The Undue Stress On Breastfeeding
Before you stone me to death, let me tell you that many babies all over the world have thrived successfully on formulas. And though formula can never match the complexities of breast milk, the ‘white blood’, yet, it has been proven to have the protein, vitamins, and minerals needed to benefit and feed your child. And, mind you, I do understand the ‘demand-and-supply’ argument to increase breast milk, and though true, it is still not the same for every mother. The reasons can be many, but if a mother is struggling, a baby is wailing out of hunger and if they both need some time to achieve that perfection, that is absolutely fine. A bottle now and then while you give time to your body to adjust, is not a bad idea – and does not make you a less of a mom. All that hue and cry over breastfeeding a baby no matter what, all that stress on breastfeeding – lay it to rest and just enjoy being a mother.
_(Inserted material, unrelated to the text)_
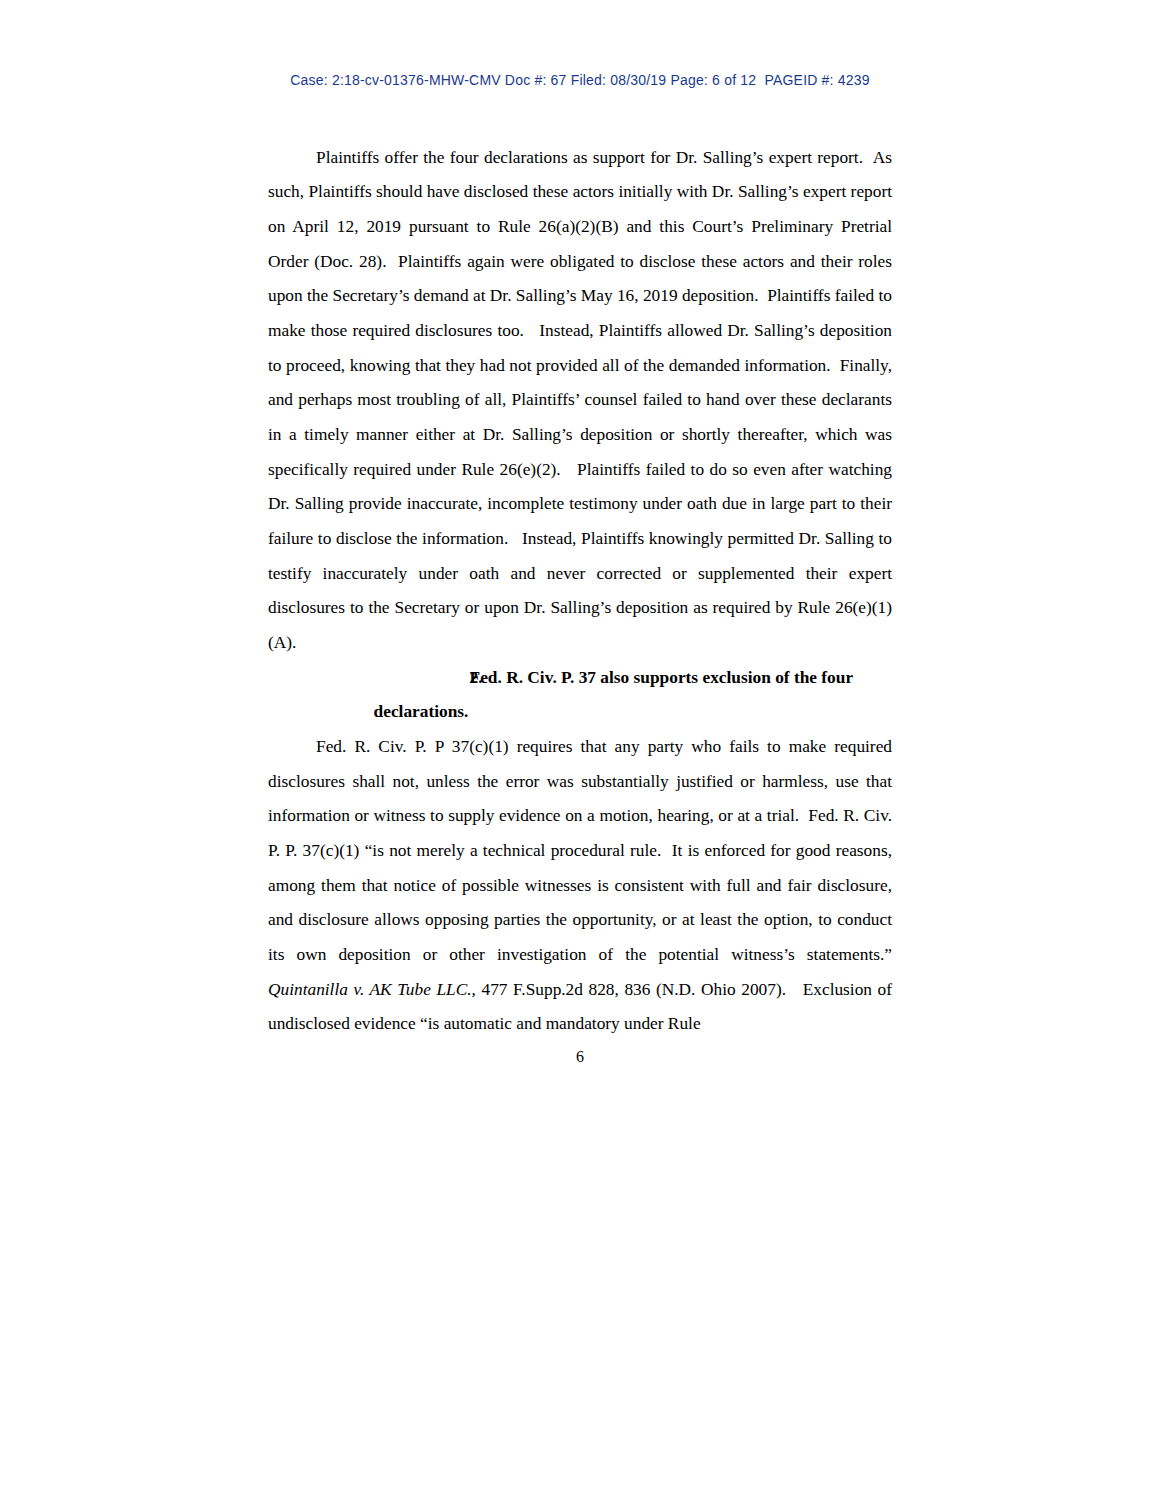Case: 2:18-cv-01376-MHW-CMV Doc #: 67 Filed: 08/30/19 Page: 6 of 12 PAGEID #: 4239
Plaintiffs offer the four declarations as support for Dr. Salling’s expert report. As such, Plaintiffs should have disclosed these actors initially with Dr. Salling’s expert report on April 12, 2019 pursuant to Rule 26(a)(2)(B) and this Court’s Preliminary Pretrial Order (Doc. 28). Plaintiffs again were obligated to disclose these actors and their roles upon the Secretary’s demand at Dr. Salling’s May 16, 2019 deposition. Plaintiffs failed to make those required disclosures too. Instead, Plaintiffs allowed Dr. Salling’s deposition to proceed, knowing that they had not provided all of the demanded information. Finally, and perhaps most troubling of all, Plaintiffs’ counsel failed to hand over these declarants in a timely manner either at Dr. Salling’s deposition or shortly thereafter, which was specifically required under Rule 26(e)(2). Plaintiffs failed to do so even after watching Dr. Salling provide inaccurate, incomplete testimony under oath due in large part to their failure to disclose the information. Instead, Plaintiffs knowingly permitted Dr. Salling to testify inaccurately under oath and never corrected or supplemented their expert disclosures to the Secretary or upon Dr. Salling’s deposition as required by Rule 26(e)(1)(A).
2. Fed. R. Civ. P. 37 also supports exclusion of the four declarations.
Fed. R. Civ. P. P 37(c)(1) requires that any party who fails to make required disclosures shall not, unless the error was substantially justified or harmless, use that information or witness to supply evidence on a motion, hearing, or at a trial. Fed. R. Civ. P. P. 37(c)(1) “is not merely a technical procedural rule. It is enforced for good reasons, among them that notice of possible witnesses is consistent with full and fair disclosure, and disclosure allows opposing parties the opportunity, or at least the option, to conduct its own deposition or other investigation of the potential witness’s statements.” Quintanilla v. AK Tube LLC., 477 F.Supp.2d 828, 836 (N.D. Ohio 2007). Exclusion of undisclosed evidence “is automatic and mandatory under Rule
6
To Breastfeed Or Not- Every Mother’s Choice
It should be a mother’s choice to breastfeed. Not something forced on her. New moms have to go through a plethora of changes, and not all of them are made of cute smiles and toothless grins – there are some serious issues that new mothers face. And a society can do just a bit by not being judgmental over how a mother feeds a baby. Just one thing less to stress about for a new mother.
And those who believe that ‘starved’ babies are mostly a case of negligence, that isn’t the case always. I cannot think any mother would deliberately starve her baby! For some new mothers, breastfeeding is simply not meant to be.
Yes, breast milk and formula are not the same; they never can be. Yes, breast milk is the ultimate food for the baby. Yes, breast milk changes taste every time with the mother’s diet. But, in the end, we want happy, thriving babies, not starved babies with mothers going into depression, self-loathing and guilt. And, unhappy, depressed mothers can never parent happy children. Let’s not deny mothers their right to choose how to feed their child. Let’s not deny a baby the right to thrive and flourish.